El 15M fue un fenómeno multicapa, asincrónico y descentralizado que desbordaba continuamente cualquier intento de organización que se pretendiera sobre él. Por supuesto que había asambleas tratando de tomar decisiones, muchas. Pero cabe reflexionar que lo bonito del fenómeno tiene que ver con la expresión espontánea y descontrolada de una voluntad masiva más que de la coordinación de los diferentes actores en la organización de dichas voluntades.

Sin ir más lejos, más que acudir al 15M como un espacio idílico para las relaciones y estando de acuerdo en que hay que superar la toma de decisiones delegada, la detallada propuesta de Francisco Jurado y Juan Moreno Yagüe (que no salió adelante) para las primarias de Podemos Andalucía supuso un ‘código fuente’ de partida para tratar de superar la mitología de que “hay que funcionar horizontalmente” sin enfrentarla a que la gestión de la toma de decisiones en grupos formados por muchas personas no conoce aún fórmulas ejemplares que sustituyan las ineficiencias de la asamblea. No estaría de más que en el famoso “debate de las ideas y no de las personas”, algunos grupos internos de Podemos dejaran de hacer referencias superficiales a la democratización de la toma de decisiones y se mojaran en proponer fórmulas concretas que no permitan la concentración de poder en amigos y allegados y que practiquen de verdad la descentralización (no solo territorial) del poder.

Por último, el 15M ha atravesado a muchas personas y de múltiples maneras. Encerrarlo en una sola cosa sería torpe y obtuso. Pero al mismo tiempo, seguir acudiendo a él como lugar que debe iluminar el quehacer político actual podría suponer desatender cambios efectivos que ya se están produciendo.

El municipalismo está librando una batalla que resulta mucho más útil que el largo y hasta ahora infructuoso asalto institucional de Podemos a nivel estatal.
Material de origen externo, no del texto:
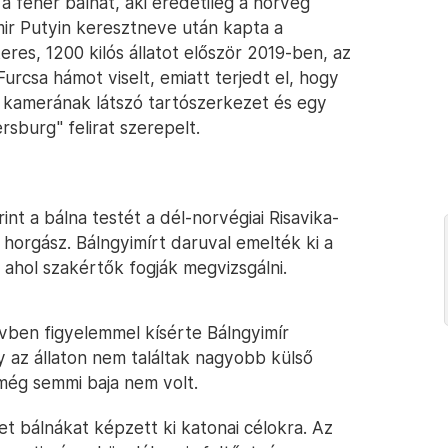
a fehér bálnát, aki eredetileg a norvég
imir Putyin keresztneve után kapta a
eres, 1200 kilós állatot először 2019-ben, az
urcsa hámot viselt, emiatt terjedt el, hogy
 kamerának látszó tartószerkezet és egy
rsburg" felirat szerepelt.
int a bálna testét a dél-norvégiai Risavika-
horgász. Bálngyimírt daruval emelték ki a
, ahol szakértők fogják megvizsgálni.
évben figyelemmel kísérte Bálngyimír
 az állaton nem találtak nagyobb külső
 még semmi baja nem volt.
t bálnákat képzett ki katonai célokra. Az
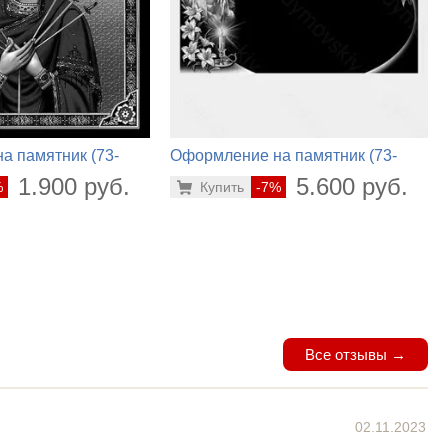
а памятник (73-
Оформление на памятник (73-
124)
1.900 руб.
5.600 руб.
%
Купить
-7%
Все отзывы →
02.11.2023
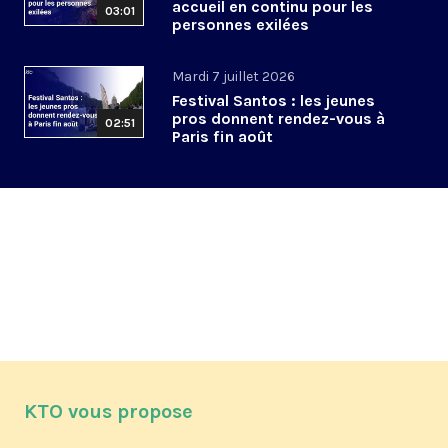
accueil en continu pour les
03:01
personnes exilées
Mardi 7 juillet 2026
Festival Santos : les jeunes
pros donnent rendez-vous à
02:51
Paris fin août
KTO vous propose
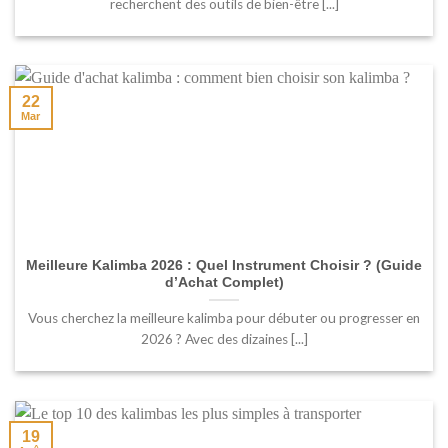
recherchent des outils de bien-être [...]
22
Mar
Meilleure Kalimba 2026 : Quel Instrument Choisir ? (Guide
d’Achat Complet)
Vous cherchez la meilleure kalimba pour débuter ou progresser en
2026 ? Avec des dizaines [...]
19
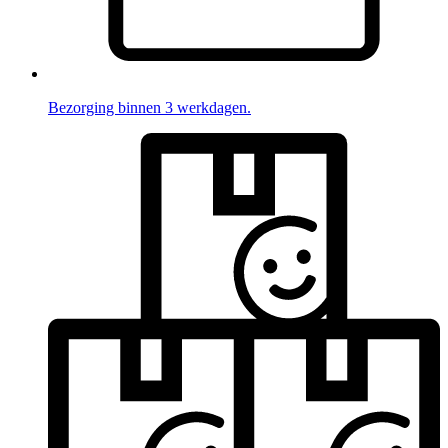
Bezorging binnen 3 werkdagen.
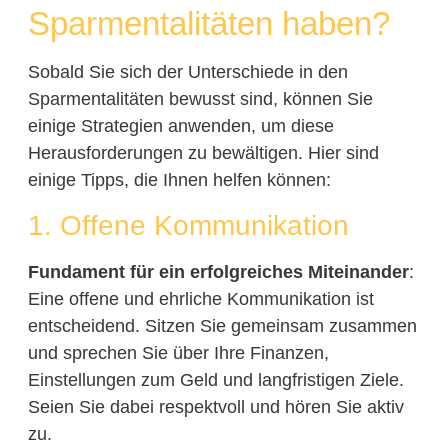
Sparmentalitäten haben?
Sobald Sie sich der Unterschiede in den
Sparmentalitäten bewusst sind, können Sie
einige Strategien anwenden, um diese
Herausforderungen zu bewältigen. Hier sind
einige Tipps, die Ihnen helfen können:
1. Offene Kommunikation
Fundament für ein erfolgreiches Miteinander
:
Eine offene und ehrliche Kommunikation ist
entscheidend. Sitzen Sie gemeinsam zusammen
und sprechen Sie über Ihre Finanzen,
Einstellungen zum Geld und langfristigen Ziele.
Seien Sie dabei respektvoll und hören Sie aktiv
zu.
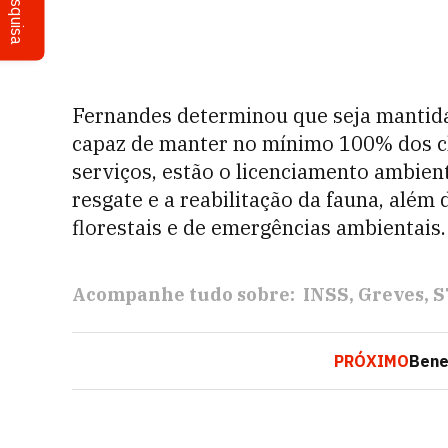
Pesquisa
Fernandes determinou que seja mantida 
capaz de manter no mínimo 100% dos ch
serviços, estão o licenciamento ambient
resgate e a reabilitação da fauna, além
florestais e de emergências ambientais.
Acompanhe tudo sobre:
INSS
Greves
S
PRÓXIMO
Bene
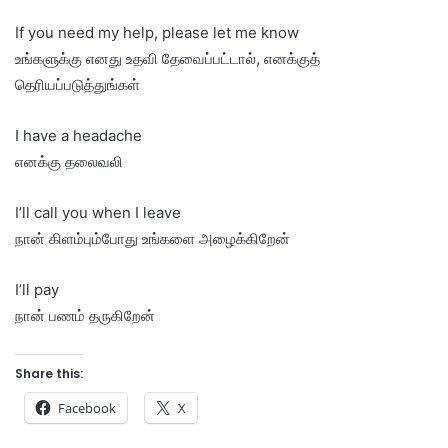
If you need my help, please let me know
உங்களுக்கு எனது உதவி தேவைப்பட்டால், எனக்குத்
தெரியப்படுத்துங்கள்
I have a headache
எனக்கு தலைவலி
I’ll call you when I leave
நான் கிளம்பும்போது உங்களை அழைக்கிறேன்
I’ll pay
நான் பணம் தருகிறேன்
Share this:
Facebook
X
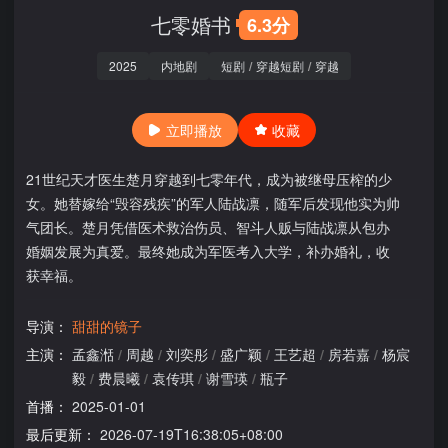
七零婚书
6.3分
2025
内地剧
短剧
/
穿越短剧
/
穿越
立即播放
收藏
21世纪天才医生楚月穿越到七零年代，成为被继母压榨的少
女。她替嫁给“毁容残疾”的军人陆战凛，随军后发现他实为帅
气团长。楚月凭借医术救治伤员、智斗人贩与陆战凛从包办
婚姻发展为真爱。最终她成为军医考入大学，补办婚礼，收
获幸福。
导演：
甜甜的镜子
主演：
孟鑫湉
/
周越
/
刘奕彤
/
盛广颖
/
王艺超
/
房若嘉
/
杨宸
毅
/
费晨曦
/
袁传琪
/
谢雪瑛
/
瓶子
首播：
2025-01-01
最后更新：
2026-07-19T16:38:05+08:00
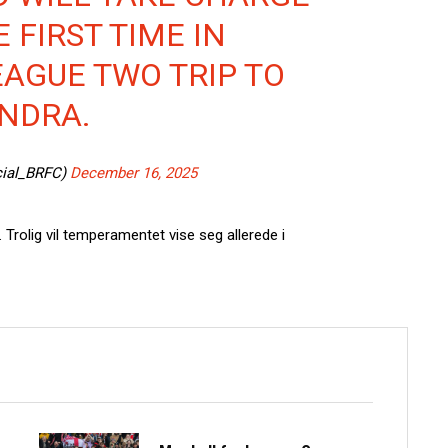
 FIRST TIME IN
EAGUE TWO TRIP TO
NDRA.
cial_BRFC)
December 16, 2025
 Trolig vil temperamentet vise seg allerede i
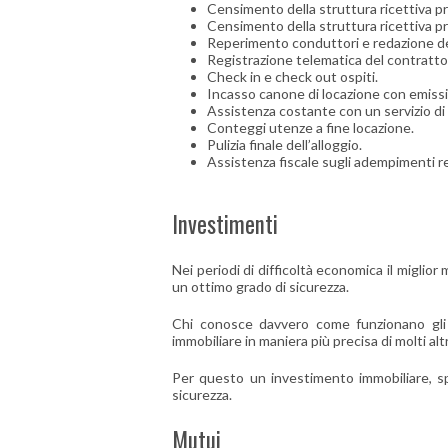
Censimento della struttura ricettiva 
Censimento della struttura ricettiva 
Reperimento conduttori e redazione del
Registrazione telematica del contratto d
Check in e check out ospiti.
Incasso canone di locazione con emissi
Assistenza costante con un servizio di
Conteggi utenze a fine locazione.
Pulizia finale dell’alloggio.
Assistenza fiscale sugli adempimenti rel
Investimenti
Nei periodi di difficoltà economica il miglio
un ottimo grado di sicurezza.
Chi conosce davvero come funzionano gli 
immobiliare in maniera più precisa di molti alt
Per questo un investimento immobiliare, sp
sicurezza.
Mutui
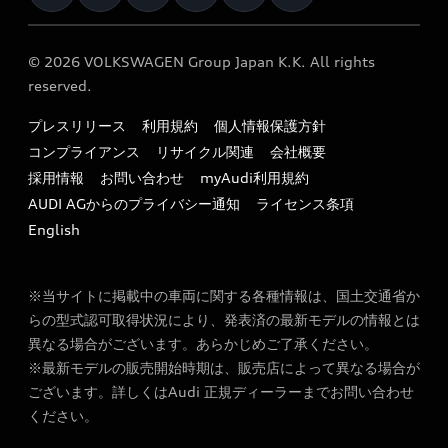
オーナー様向けキャンペーン
e-tronアフターサポート
保証
リコール関連情報
Audi Top Service紹介
© 2026 VOLKSWAGEN Group Japan K.K. All rights
メンテナンス
特定整備適用車一覧
reserved.
myAudi
24時間緊急サポート
リサイクル法
プレスリリース
利用規約
個人情報保護方針
ファイナンス
コンプライアンス
リサイクル関連
会社概要
よくある質問（FAQ）
採用情報
お問い合わせ
myAudi利用規約
キャンペーン / イベント
AUDI AGからのプライバシー通知
ライセンス条項
買取査定
English
※当サイトに掲載中の車両に関する各種情報は、国土交通省か
らの型式認可取得状況により、発表済の最新モデルの情報とは
異なる場合がございます。あらかじめご了承ください。
※最新モデルの販売開始時期は、販売店によって異なる場合が
ございます。詳しくはAudi 正規ディーラーまでお問い合わせ
ください。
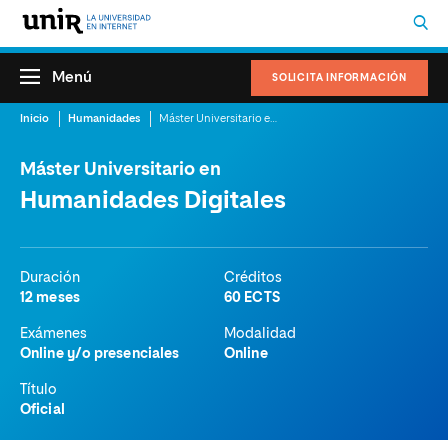
Menú
SOLICITA INFORMACIÓN
Inicio
Humanidades
Máster Universitario en Humanidades Digitales
Máster Universitario en
Humanidades Digitales
Duración
Créditos
12 meses
60 ECTS
Exámenes
Modalidad
Online y/o presenciales
Online
Título
Oficial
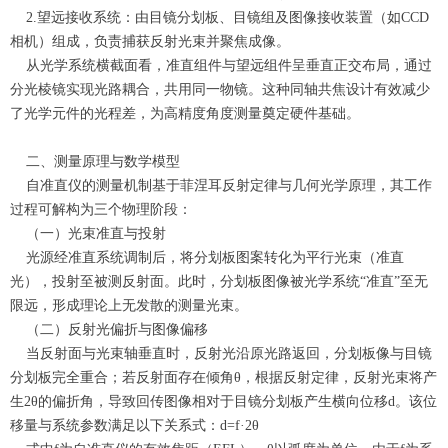
2.望远接收系统：由目镜分划板、目镜组及图像接收装置（如CCD
相机）组成，负责捕获反射光束并聚焦成像。
从光学系统横截面看，准直组件与望远组件呈垂直正交布局，通过
分光棱镜实现光路耦合，共用同一物镜。这种同轴共焦设计有效减少
了光学元件的光程差，为高精度角度测量奠定硬件基础。
二、测量原理与数学模型
自准直仪的测量机制基于菲涅耳反射定律与几何光学原理，其工作
过程可解构为三个物理阶段：
（一）光束准直与投射
光源经准直系统调制后，将分划板图案转化为平行光束（准直
光），投射至被测反射面。此时，分划板图像被光学系统“准直”至无
限远，形成理论上无发散的测量光束。
（二）反射光偏折与图像偏移
当反射面与光束轴垂直时，反射光沿原光路返回，分划板像与目镜
分划板完全重合；若反射面存在倾角θ，根据反射定律，反射光束将产
生2θ的偏折角，导致回传图像相对于目镜分划板产生横向位移d。该位
移量与系统参数满足以下关系式：d=f·2θ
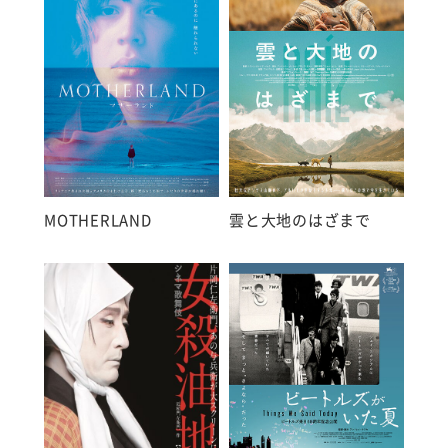
MOTHERLAND
雲と大地のはざまで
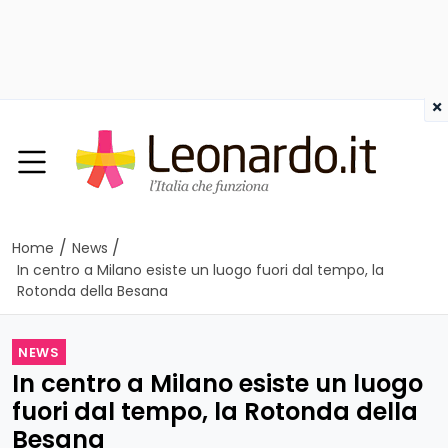
×
/
/
Home
News
In centro a Milano esiste un luogo fuori dal tempo, la
Rotonda della Besana
NEWS
In centro a Milano esiste un luogo
fuori dal tempo, la Rotonda della
Besana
Se trata de haber entrado en las entrañas de los monstruos institucionales y de tratar de llevar a cabo cambios en reglamentos, ordenanzas y otros textos legales que pueden activar procesos materiales y aterrizados a los contextos de cada lugar. En casi todos los gobiernos de ‘las ciudades del cambio’ se están ensayando cuestiones como las cláusulas sociales en contratos públicos, ordenanzas de transparencia, presupuestos participativos, espacios que integran participación ciudadana, cultura e innovación social…

Muchas de las personas que abrazaron el 15M como momento político y que luego decidieron dar el paso de entrar en las instituciones municipales necesitan ayuda para poder superar la tan repetida dicotomía institución-movimientos sociales y generar espacios donde se modifiquen regulaciones que afecten al futuro statu-quo de las instituciones. Creo que ese trabajo, a priori mucho menos sexy de lo que se imaginó, es más útil que seguir acudiendo al álbum de memorias del 15M como lugar que guíe lo que debemos hacer.  

Con esto no deberíamos negar la obvia necesidad de que haya un afuera institucional fuerte e independiente, ni de que ese afuera ejerza críticamente una fiscalización política de lo que se hace y deja de ser, ni de que desplacemos la imaginación como herramienta no partidista que piense modos de vivir y de relacionarnos distintos a los hegemónicos. Pero la nostalgia y la constante alusión mitológica al 15M igual ha dejado de ser de utilidad si lo que queremos es combatir las normas que gobiernan nuestra vida.